British Government Ready to Oppose Bid for Struggling BP
While BP was reporting a year-on-year 20% decline in profit during the first quarter of the current year, the UK government delivered a stinging remark, making clear that potential suitors of the British company would find its opposition.
In a clear proof of the strategic importance of the oil and gas industry, several articles reported on Tuesday that the British government warned that it would oppose any bid for the company. This comes in a moment the spotlights are on the nexus of politics and the gas industry, in light of recent revelations suggesting that Shell managed to lobby European authorities on the new renewables agreement reached in October 2014.
The British government does not have a stake in the company since Tatcher’s political era, and rumours in the industry indicate that Chevron and ExxonMobil would be willing to capitalise on BP’s weaknesses - related to its exposure to Russia and the US spill liabilities.
On Tuesday, BP reported its intention to divest a further $10 billion in assets by the end of the year, as the recent agreement to sell its interest in the CATS system clearly indicates.

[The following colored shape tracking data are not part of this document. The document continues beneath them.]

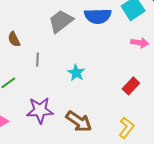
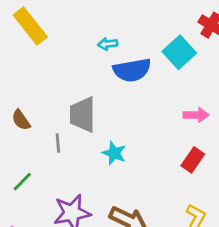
gray trapezoid: (61, 21) -> (83, 115), moved, turned -44
pink arrow: (140, 43) -> (196, 115), moved

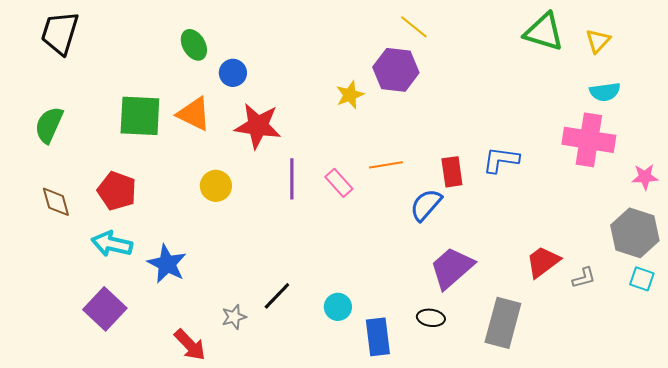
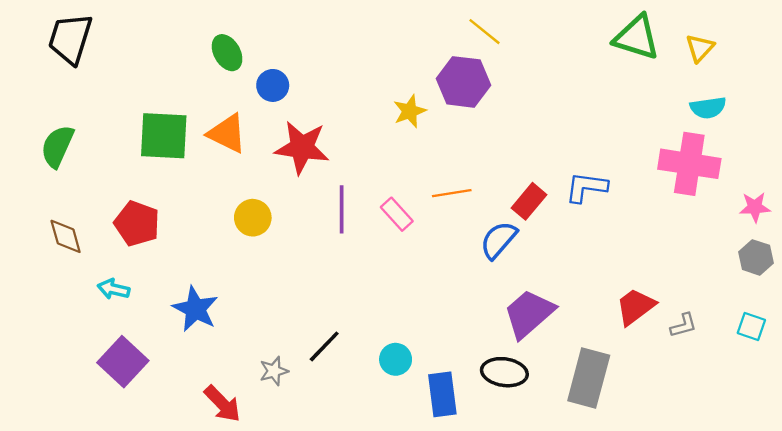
red rectangle: (452, 172) -> (529, 201), turned 48
gray hexagon: (635, 233) -> (756, 257), moved, size x0.6
cyan arrow: (112, 244) -> (114, 289), moved, size x0.7
black ellipse: (431, 318) -> (504, 372), size x1.4

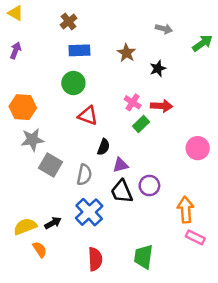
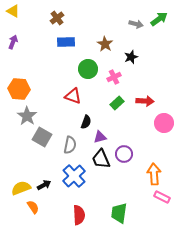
green arrow: (202, 43) -> (159, 19), moved
green circle: (73, 83) -> (88, 69), moved
pink cross: (133, 102) -> (114, 77), moved, turned 32
red arrow: (161, 106) -> (145, 101), moved
gray star: (32, 140) -> (27, 116), turned -30

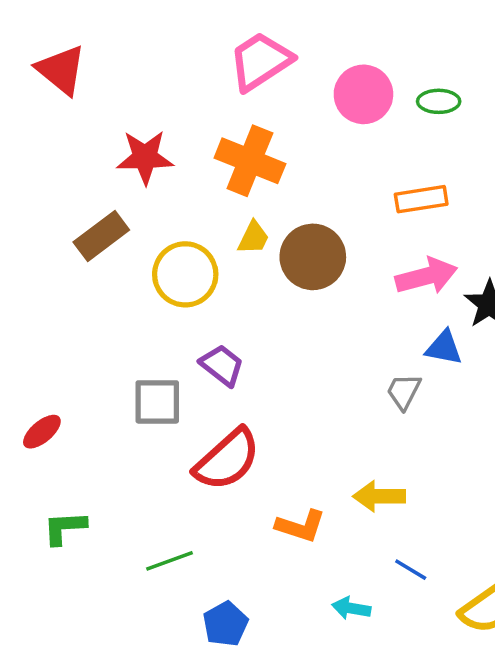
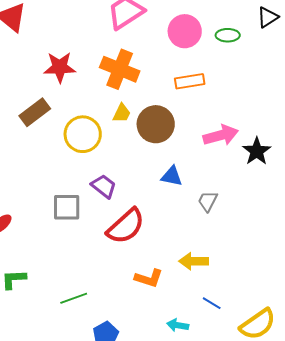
orange rectangle: (421, 199) -> (190, 81), moved
blue triangle: (444, 348) -> (172, 176), moved
red semicircle: (227, 460) -> (126, 226), moved

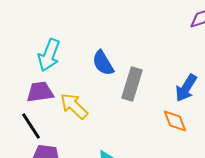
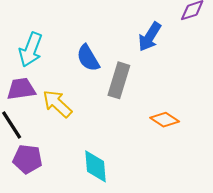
blue arrow: (186, 88) -> (150, 37), moved
orange diamond: (175, 121) -> (165, 120), turned -36

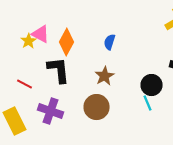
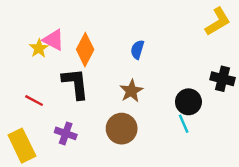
purple cross: (50, 111) -> (66, 133), size x0.7

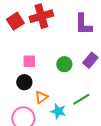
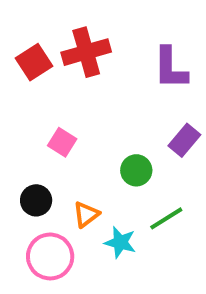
pink square: (29, 61) -> (62, 142), turned 32
green circle: (64, 64) -> (136, 170), moved
black circle: (24, 82) -> (36, 200), moved

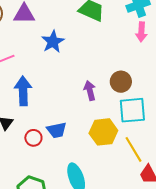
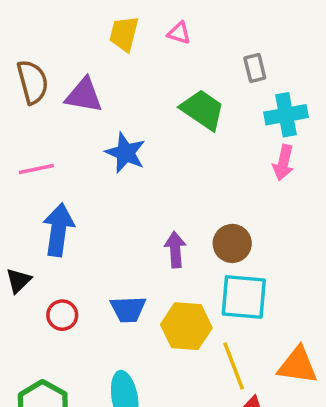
blue star: (53, 42) -> (125, 153), turned -30
blue trapezoid: (57, 130) -> (128, 309), moved

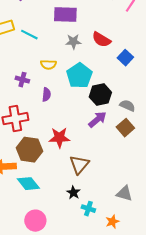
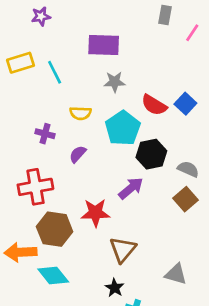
cyan line: (29, 35) -> (55, 72), turned 36
red semicircle: (101, 40) -> (154, 105), moved
purple semicircle: (46, 95) -> (78, 154), turned -144
purple arrow: (97, 120) -> (131, 188), moved
gray triangle: (124, 194) -> (176, 274), moved

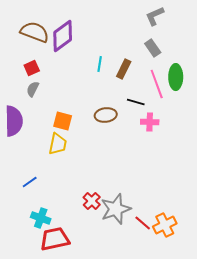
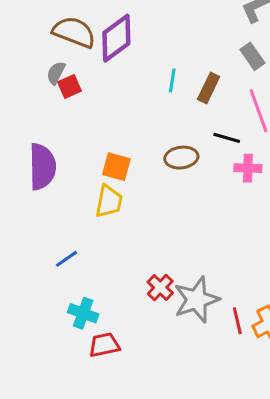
gray semicircle: (33, 89) -> (56, 73), moved
red line: (143, 223) -> (237, 321), turned 36
red trapezoid: (55, 239) -> (104, 345), size x0.7

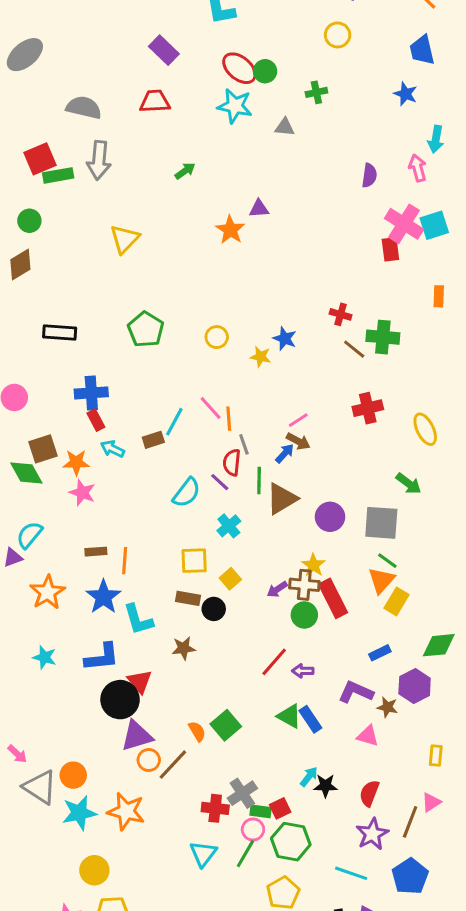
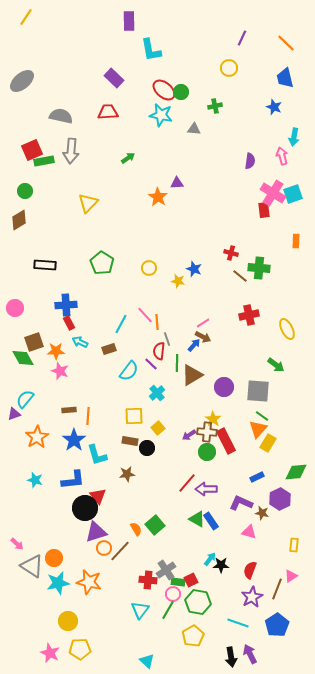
brown rectangle: (153, 440) -> (109, 349), moved
purple arrow: (303, 671) -> (206, 489), size x1.5

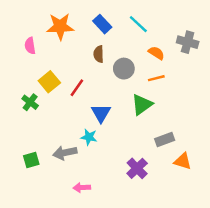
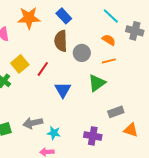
cyan line: (138, 24) -> (111, 16), moved
brown semicircle: (99, 54) -> (61, 41), size x1.5
cyan star: (89, 137) -> (54, 133), moved
purple cross: (137, 168) -> (93, 136), turned -36

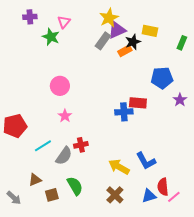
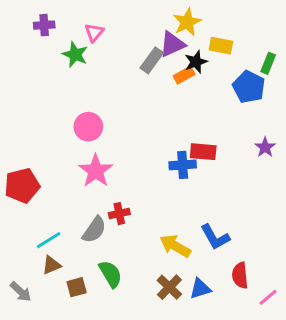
yellow star: (109, 18) -> (187, 22), moved
blue pentagon: (162, 78) -> (249, 87), moved, turned 30
pink star: (65, 116) -> (96, 171), size x1.6
cyan line: (43, 146) -> (49, 240), moved
blue triangle: (149, 196) -> (200, 289), moved
pink line: (174, 197) -> (268, 297), moved

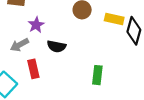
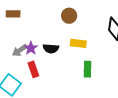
yellow rectangle: (114, 19) -> (78, 43), moved
purple star: (36, 25) -> (31, 48), moved

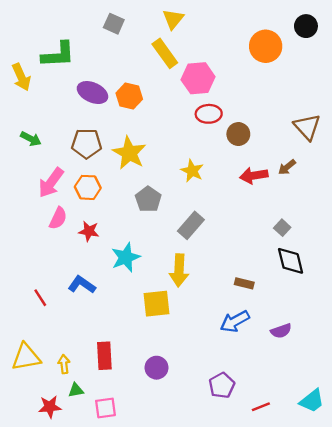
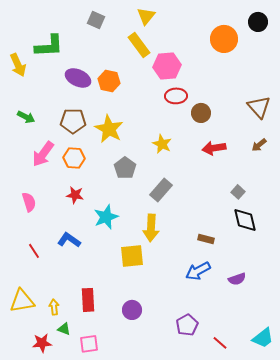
brown arrow: (287, 167) -> (259, 145), moved
pink semicircle: (58, 218) -> (29, 202), moved, turned -42
green triangle: (76, 390) -> (64, 329), turned 32
red line: (261, 407) -> (220, 343), turned 63

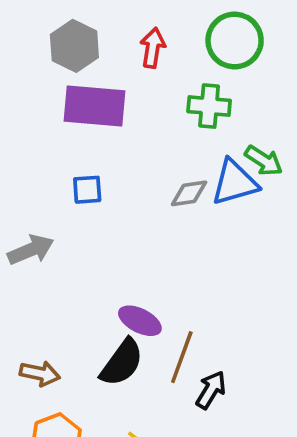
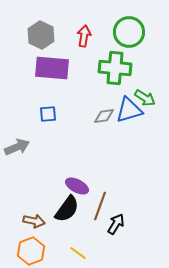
green cross: (209, 106) -> (115, 68), size x1.4
brown arrow: (40, 373) -> (34, 221), moved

Underlying replacement cost profit for the quarter was $2.6 billion compared with $3.2 billion for the same period in 2014, and $2.2 billion for the fourth quarter of 2014.
“We are resetting and rebalancing BP to meet the challenges of a possible period of sustained lower prices. Our results today reflect both this weaker environment and the actions we are taking in response,” Bob Dudley, BP group chief executive, said in a note.
Over the last years, the neoliberal philosophy seemed to gradually fade away, as London is growing protective of strategic assets based in its borders, tipping the balance in favour of a UKIP-led rhetoric, sounding the death knell to Tatcher’s doctrine.